Por: Juan Carlos Quintero Calderon
Iniciando el módulo de una especialización decidí
empezar con una corta historia. Se trata de un medallista olímpico en la
especialidad de Karate que cansado de la fama se fue a vivir en una pequeña
ciudad. Un tiempo después decidió ponerse de nuevo en forma y se matriculó en
una academia de la localidad para iniciar su entrenamiento asistiendo con
cinturón blanco, aquel que usan los que se están iniciando en esta disciplina
deportiva. Algunos de los asistentes se sorprendieron, pues, conocían la
trayectoria del deportista y les parecía increíble viéndolo con ese cinturón
haciendo la rutina como cualquier principiante. Uno de ellos se decidió a
preguntarle: “Siendo un medallista olímpico, usted debería ser quien da la
clase y debería lucir su cinturón negro” pero, el respondió: “vengo a este
lugar a ver que cosa nueva puedo aprender, pues, si usara el cinturón negro
quizás me enceguecería y nunca aprendería nada”.

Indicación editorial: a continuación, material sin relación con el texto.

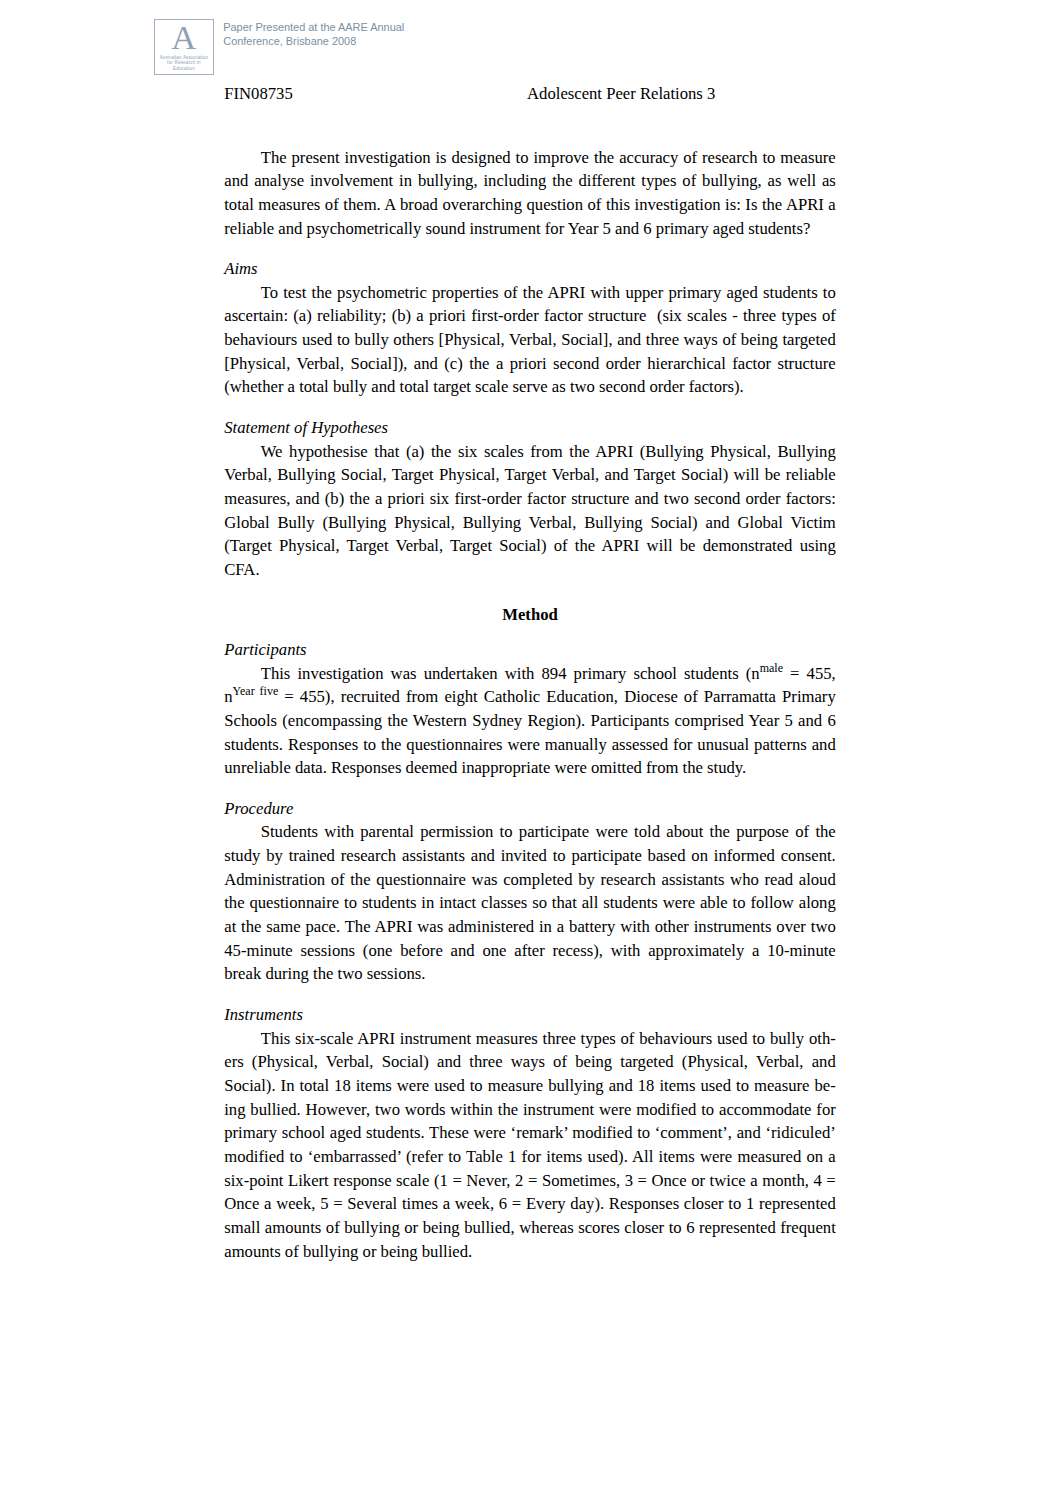A Australian Association
for Research in Education
Paper Presented at the AARE Annual Conference, Brisbane 2008
FIN08735
Adolescent Peer Relations 3
The present investigation is designed to improve the accuracy of research to measure and analyse involvement in bullying, including the different types of bullying, as well as total measures of them. A broad overarching question of this investigation is: Is the APRI a reliable and psychometrically sound instrument for Year 5 and 6 primary aged students?
Aims
To test the psychometric properties of the APRI with upper primary aged students to ascertain: (a) reliability; (b) a priori first-order factor structure (six scales - three types of behaviours used to bully others [Physical, Verbal, Social], and three ways of being targeted [Physical, Verbal, Social]), and (c) the a priori second order hierarchical factor structure (whether a total bully and total target scale serve as two second order factors).
Statement of Hypotheses
We hypothesise that (a) the six scales from the APRI (Bullying Physical, Bullying Verbal, Bullying Social, Target Physical, Target Verbal, and Target Social) will be reliable measures, and (b) the a priori six first-order factor structure and two second order factors: Global Bully (Bullying Physical, Bullying Verbal, Bullying Social) and Global Victim (Target Physical, Target Verbal, Target Social) of the APRI will be demonstrated using CFA.
Method
Participants
This investigation was undertaken with 894 primary school students (nmale = 455, nYear five = 455), recruited from eight Catholic Education, Diocese of Parramatta Primary Schools (encompassing the Western Sydney Region). Participants comprised Year 5 and 6 students. Responses to the questionnaires were manually assessed for unusual patterns and unreliable data. Responses deemed inappropriate were omitted from the study.
Procedure
Students with parental permission to participate were told about the purpose of the study by trained research assistants and invited to participate based on informed consent. Administration of the questionnaire was completed by research assistants who read aloud the questionnaire to students in intact classes so that all students were able to follow along at the same pace. The APRI was administered in a battery with other instruments over two 45-minute sessions (one before and one after recess), with approximately a 10-minute break during the two sessions.
Instruments
This six-scale APRI instrument measures three types of behaviours used to bully others (Physical, Verbal, Social) and three ways of being targeted (Physical, Verbal, and Social). In total 18 items were used to measure bullying and 18 items used to measure being bullied. However, two words within the instrument were modified to accommodate for primary school aged students. These were ‘remark’ modified to ‘comment’, and ‘ridiculed’ modified to ‘embarrassed’ (refer to Table 1 for items used). All items were measured on a six-point Likert response scale (1 = Never, 2 = Sometimes, 3 = Once or twice a month, 4 = Once a week, 5 = Several times a week, 6 = Every day). Responses closer to 1 represented small amounts of bullying or being bullied, whereas scores closer to 6 represented frequent amounts of bullying or being bullied.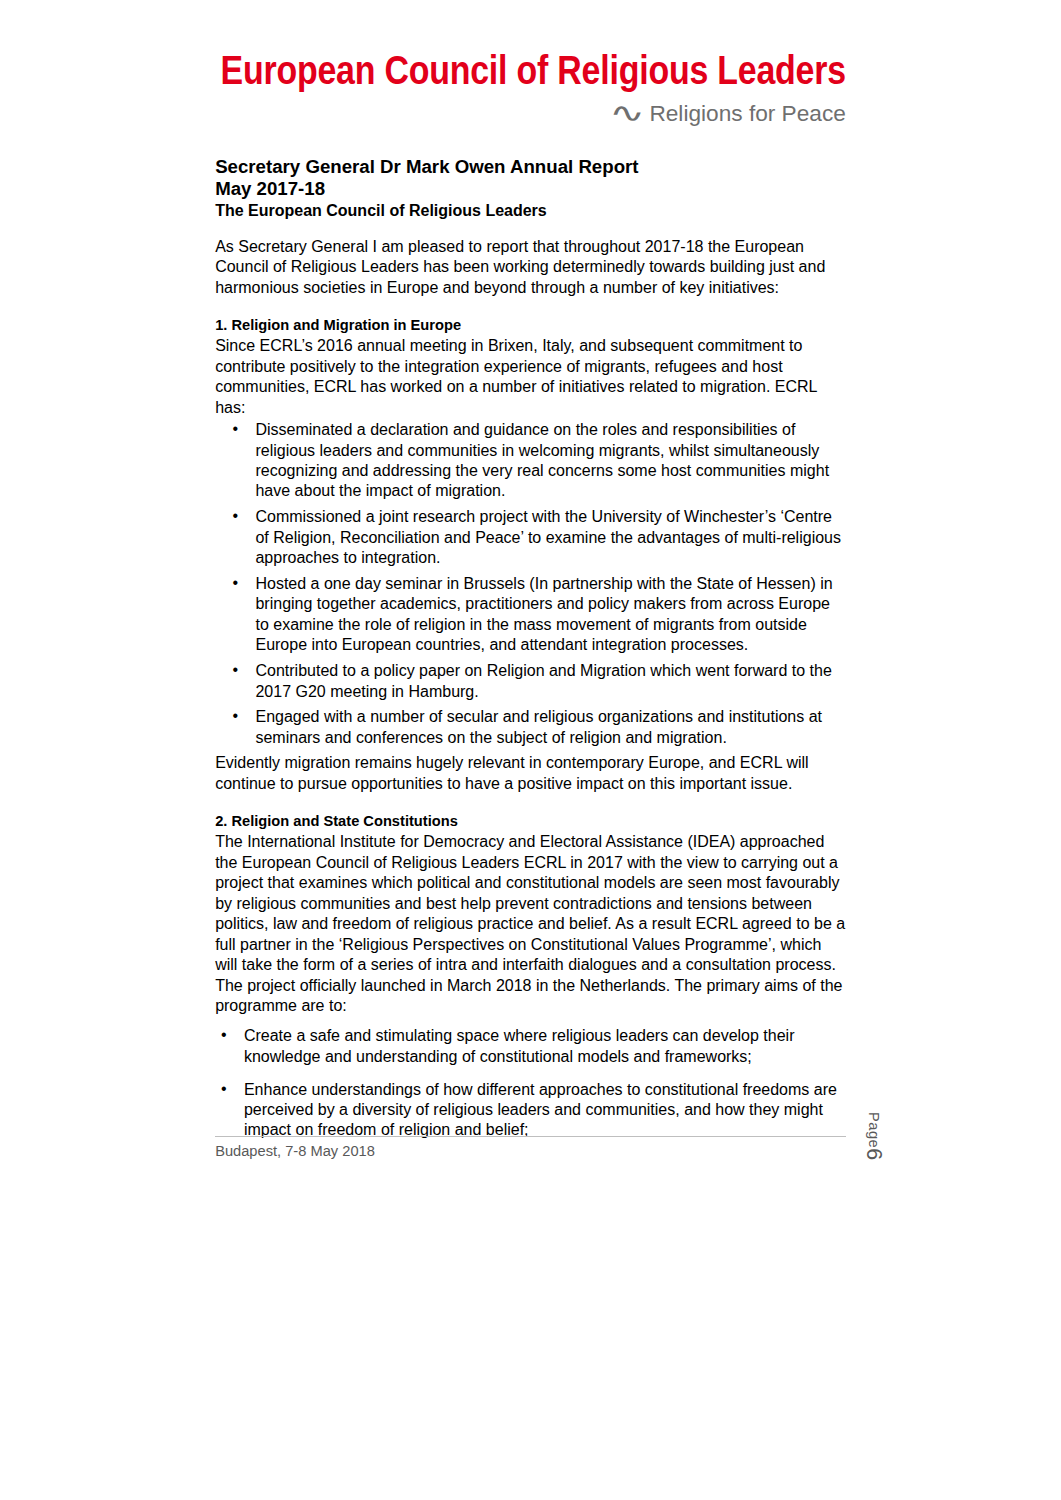European Council of Religious Leaders
∿ Religions for Peace
Secretary General Dr Mark Owen Annual Report
May 2017-18
The European Council of Religious Leaders
As Secretary General I am pleased to report that throughout 2017-18 the European Council of Religious Leaders has been working determinedly towards building just and harmonious societies in Europe and beyond through a number of key initiatives:
1. Religion and Migration in Europe
Since ECRL’s 2016 annual meeting in Brixen, Italy, and subsequent commitment to contribute positively to the integration experience of migrants, refugees and host communities, ECRL has worked on a number of initiatives related to migration. ECRL has:
Disseminated a declaration and guidance on the roles and responsibilities of religious leaders and communities in welcoming migrants, whilst simultaneously recognizing and addressing the very real concerns some host communities might have about the impact of migration.
Commissioned a joint research project with the University of Winchester’s ‘Centre of Religion, Reconciliation and Peace’ to examine the advantages of multi-religious approaches to integration.
Hosted a one day seminar in Brussels (In partnership with the State of Hessen) in bringing together academics, practitioners and policy makers from across Europe to examine the role of religion in the mass movement of migrants from outside Europe into European countries, and attendant integration processes.
Contributed to a policy paper on Religion and Migration which went forward to the 2017 G20 meeting in Hamburg.
Engaged with a number of secular and religious organizations and institutions at seminars and conferences on the subject of religion and migration.
Evidently migration remains hugely relevant in contemporary Europe, and ECRL will continue to pursue opportunities to have a positive impact on this important issue.
2. Religion and State Constitutions
The International Institute for Democracy and Electoral Assistance (IDEA) approached the European Council of Religious Leaders ECRL in 2017 with the view to carrying out a project that examines which political and constitutional models are seen most favourably by religious communities and best help prevent contradictions and tensions between politics, law and freedom of religious practice and belief. As a result ECRL agreed to be a full partner in the ‘Religious Perspectives on Constitutional Values Programme’, which will take the form of a series of intra and interfaith dialogues and a consultation process. The project officially launched in March 2018 in the Netherlands. The primary aims of the programme are to:
Create a safe and stimulating space where religious leaders can develop their knowledge and understanding of constitutional models and frameworks;
Enhance understandings of how different approaches to constitutional freedoms are perceived by a diversity of religious leaders and communities, and how they might impact on freedom of religion and belief;
Budapest, 7-8 May 2018
Page6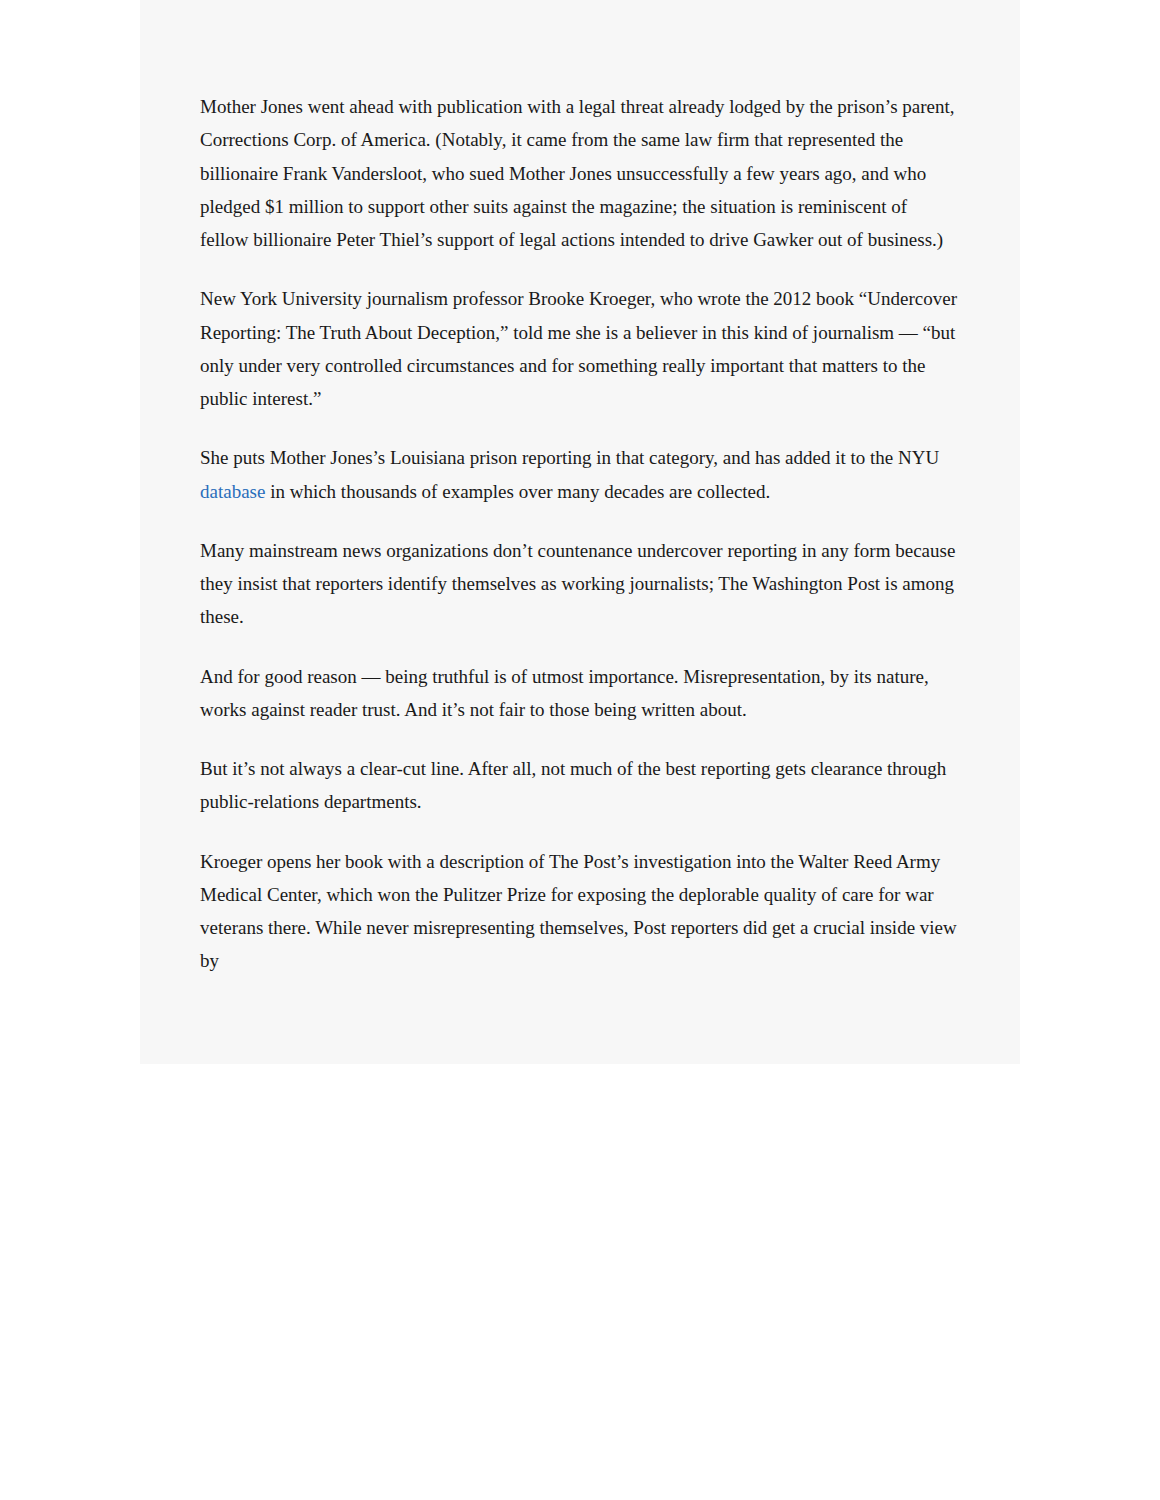Mother Jones went ahead with publication with a legal threat already lodged by the prison’s parent, Corrections Corp. of America. (Notably, it came from the same law firm that represented the billionaire Frank Vandersloot, who sued Mother Jones unsuccessfully a few years ago, and who pledged $1 million to support other suits against the magazine; the situation is reminiscent of fellow billionaire Peter Thiel’s support of legal actions intended to drive Gawker out of business.)
New York University journalism professor Brooke Kroeger, who wrote the 2012 book “Undercover Reporting: The Truth About Deception,” told me she is a believer in this kind of journalism — “but only under very controlled circumstances and for something really important that matters to the public interest.”
She puts Mother Jones’s Louisiana prison reporting in that category, and has added it to the NYU database in which thousands of examples over many decades are collected.
Many mainstream news organizations don’t countenance undercover reporting in any form because they insist that reporters identify themselves as working journalists; The Washington Post is among these.
And for good reason — being truthful is of utmost importance. Misrepresentation, by its nature, works against reader trust. And it’s not fair to those being written about.
But it’s not always a clear-cut line. After all, not much of the best reporting gets clearance through public-relations departments.
Kroeger opens her book with a description of The Post’s investigation into the Walter Reed Army Medical Center, which won the Pulitzer Prize for exposing the deplorable quality of care for war veterans there. While never misrepresenting themselves, Post reporters did get a crucial inside view by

Esta podría ser una historia para compartir con
aquellas personas que están sentadas en la palabra y que siempre, a pesar de
que se les pueda demostrar lo contrario, consideran que tienen la razón. Ahora,
por un momento piense: ¿cuál sería el desempeño de un colaborador de estos en
una negociación con un cliente? Seguramente, el enfrentamiento terminaría con
una baja para la empresa y la insatisfacción del cliente. Por eso, la clave del
éxito en el crecimiento empresarial y profesional es reconocer que no se sabe
de todo y tampoco podrá llegar a saber de todo, pues el “cambio”, hace que el
conocimiento se renueve constantemente.
Una buena forma de aprender es conociendo cómo lo
hacen otros, como una especie de benchmarking, por ejemplo con Jennifer Adams
personalidad de los medios que atribuye su éxito al aprendizaje permanente y a
la definición de los siguientes elementos claves: Ponerse metas claras y sin
restricciones, rodearse de gente que complemente sus habilidades y nunca dejar
de aprender, curiosamente, la gente que emprende una empresa puede ser exitosa
basándose en diversas formas de adquirir conocimiento. Es así como el
desarrollo de buenas relaciones puede potencializar las probabilidades de
éxito, pues, nunca se sabe a quién le podamos aprender algo y eso siempre
sucede con quien menos lo espera.
Otra forma de aprender es mediante el desarrollo de
la capacidad de aprender a escuchar desde los empleados hasta los clientes pero
hay que escuchar con los otros sentidos pues, muchas veces el mensaje queda más
por: “cómo se dice” que por “lo que le dijeron”. También, puede practicar la
metodología de hacer las cosas mal, pues, permite un sinnúmero de posibilidades
de aprendizaje, para posteriormente hacerlas bien. Después de estas opciones
esta el tema de la educación formal, pero este es tan solo uno de los eslabones
de esa gran cadena que conforma el conocimiento.
Recuerde que hay que estar abierto a nuevas ideas,
pues, quizás como lo dice una frase en un cuartel militar “El éxito de
operaciones pasadas no segura el éxito de las futuras operaciones”. Y nos
afrentamos al cambio del mercado, de los clientes, de sus gustos, de los
empleados y de la competencia, así que hay que explorar nuevas formas de
conocimiento para asegurar la victoria.